LOGANSPORT, Ind. (WLFI) – The developer who wants to build an $800 million power plant in Logansport was represented for the first time in a public meeting Monday night. However, the developer’s name or group is still unknown.
The public information session Monday night rehashed many of the details already known about the new power plant proposed for Logansport. But among the familiar faces of Mayor Ted Franklin and attorney and consultant Brian Bosma was Dick Dilling, a representative for the newly formed Logansport Energy Group LLC.
“It’s kind of a no-brainer for the city,” said Dilling. “You won’t have to pay another dime. If they receive it, they are going to make millions so come on, let’s move forward.”
The purpose Monday was to inform the public about the Development Agreement for the plant. The DA is a supplement to the Power Purchase Agreement, a document that was approved by the city in June.
The DA outlines several financial arrangements including that the developer is responsible for paying outside consultant studies, for purchasing the site that will be developed and must reimburse the city for the disposal costs for Logansport’s solid waste. Most notably it spells out that the developer must pay a franchise and due diligence fee of $1.75 million to Logansport to reimburse the city’s costs over the last two years. At the very latest, the fee must be paid by March 31, 2015.
It also provides a project development plan that should provide a schedule and updates for items like preparing design documents, permitting activities, and even providing a public information plan and point of contact.
But for some, the lack of knowledge behind the identity of the Logansport Energy Group is concerning.

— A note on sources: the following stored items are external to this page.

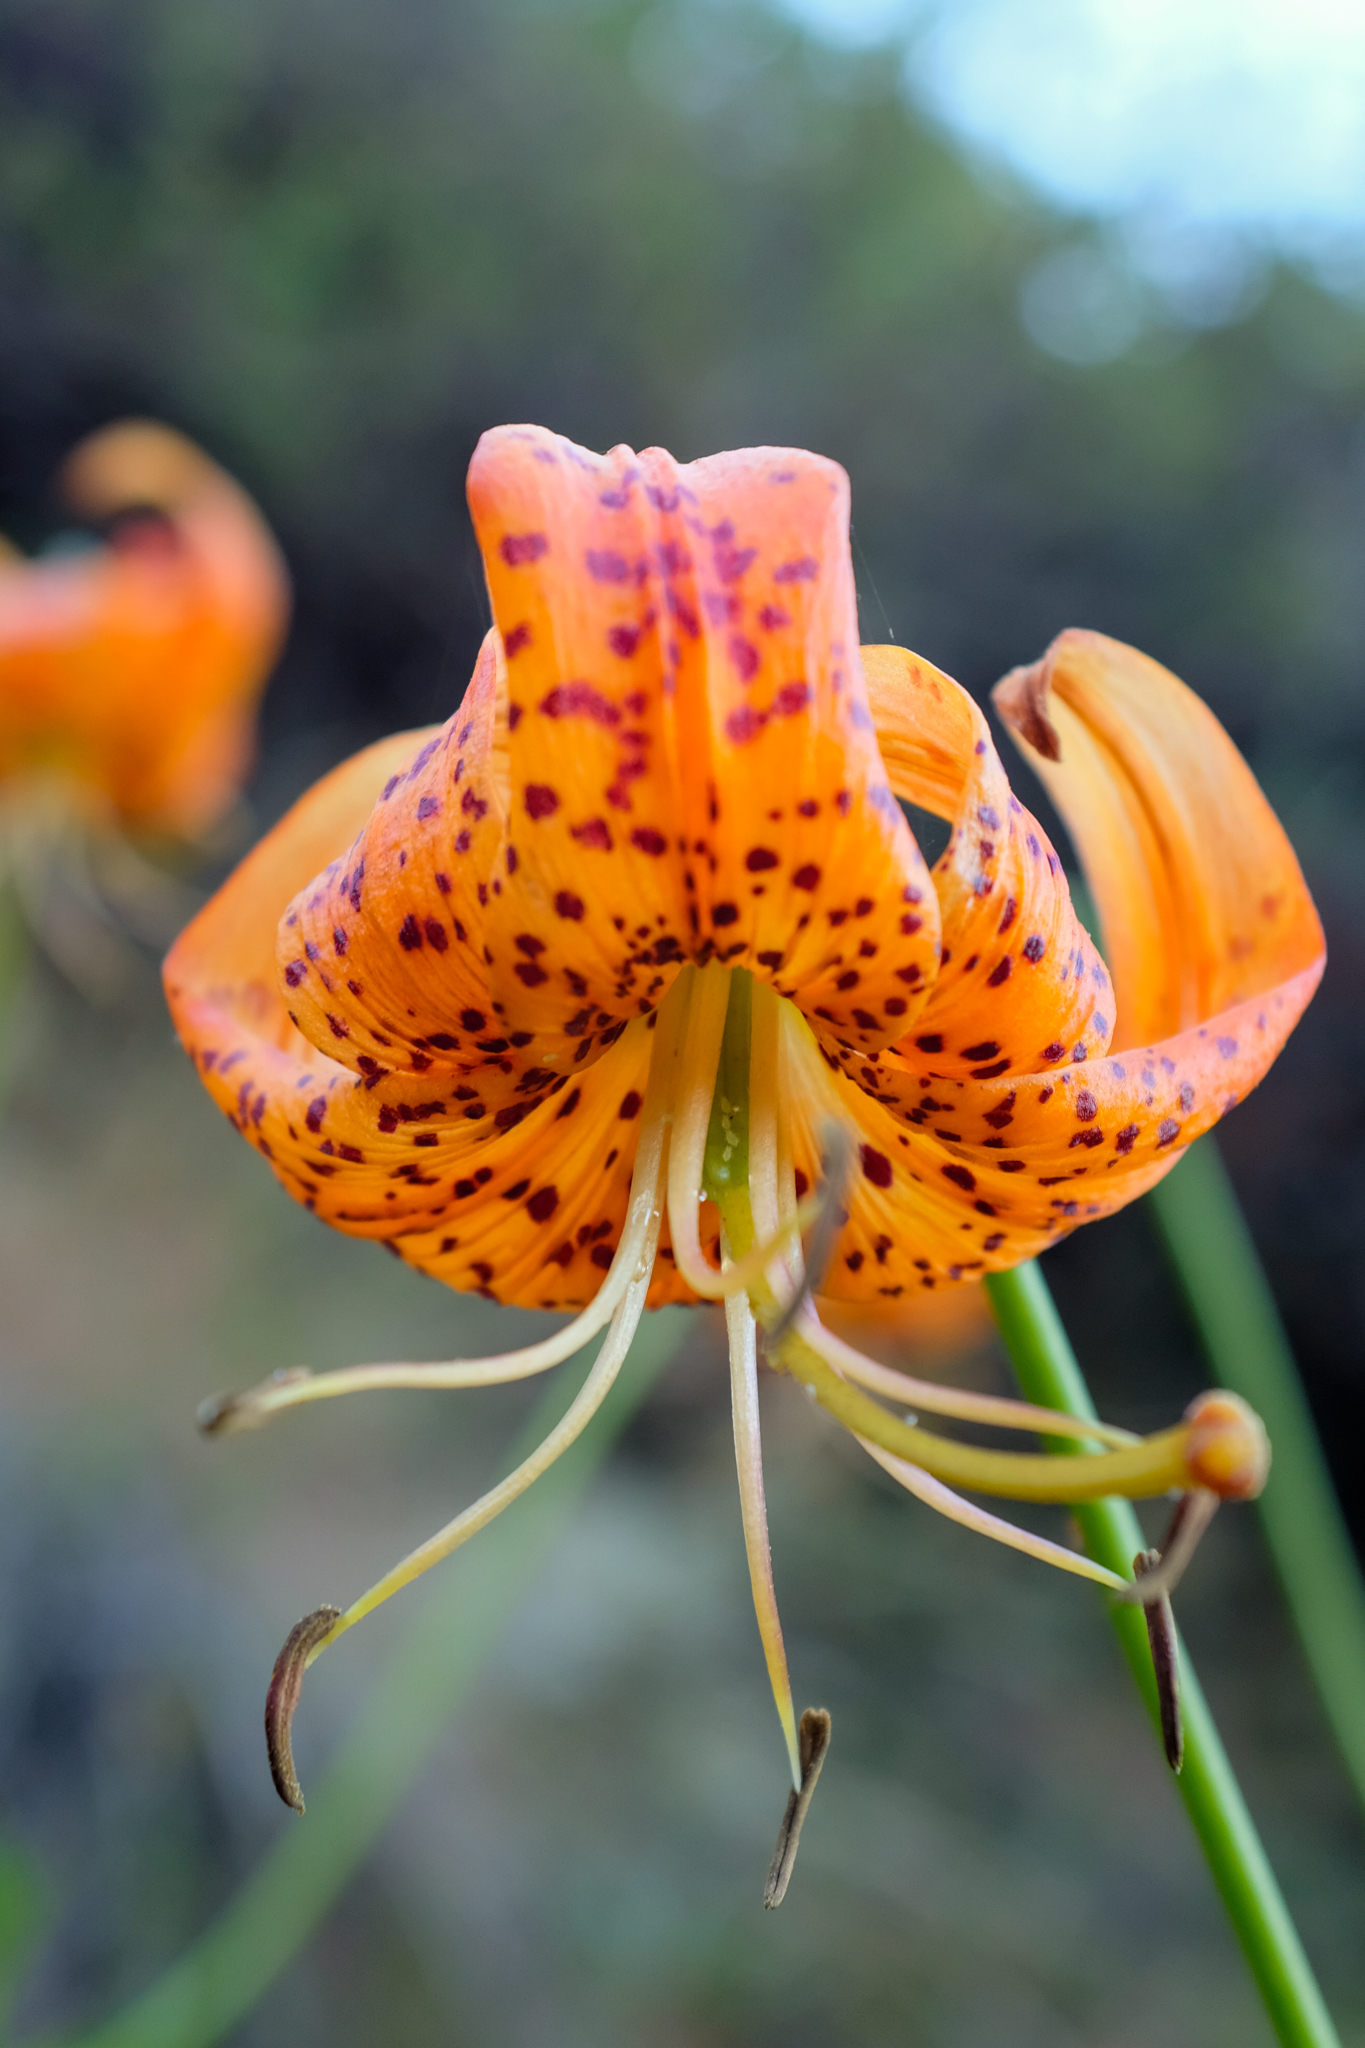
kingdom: Plantae
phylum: Tracheophyta
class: Liliopsida
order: Liliales
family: Liliaceae
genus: Lilium
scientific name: Lilium pardalinum
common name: Panther lily
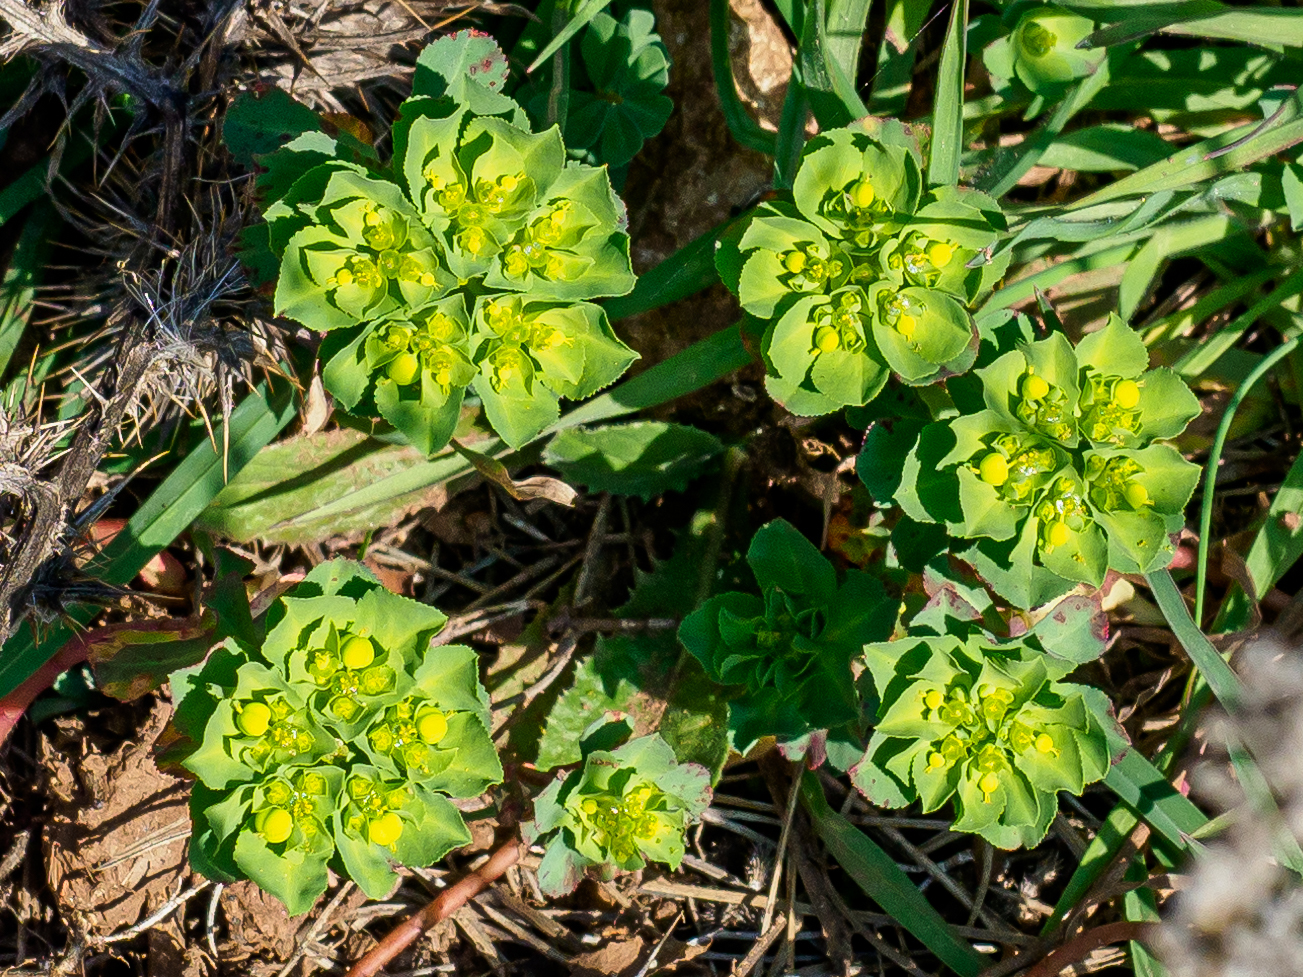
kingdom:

Even the Logansport Energy Group itself is a name for an entity which replaces Total Concept Solutions LLC.
One dissenter cited an unnamed source who told him a name of someone who may have ties to crime or worse.
But Dilling, himself a Logansport resident and two weeks on the job, said that’s not true.
“We don’t deal with people like that. We have upstanding good customers every day,” said Dilling. “We have the same customers for 30 years, so we won’t deal with a person like that if it’s true.”
Dilling said the reason for the mystery is so that the person spearheading the power plant can choose their financial partners. But if all passes as scheduled in September, he said that will change soon. He expects that the name will be released in two months or less.
“That’s correct,” said Dilling. “You will know the people.”
The Development Agreement is scheduled for votes in front of the city council on Sept. 11 and 17, the Utilities Service Board on Sept. 16 and the Logansport Board of Works on Sept. 18.
If it’s approved, Franklin said the next step is for the developer to produce partial drawings. Then the developer can apply for an air permit, a process that could take anywhere from 9 to 18 months.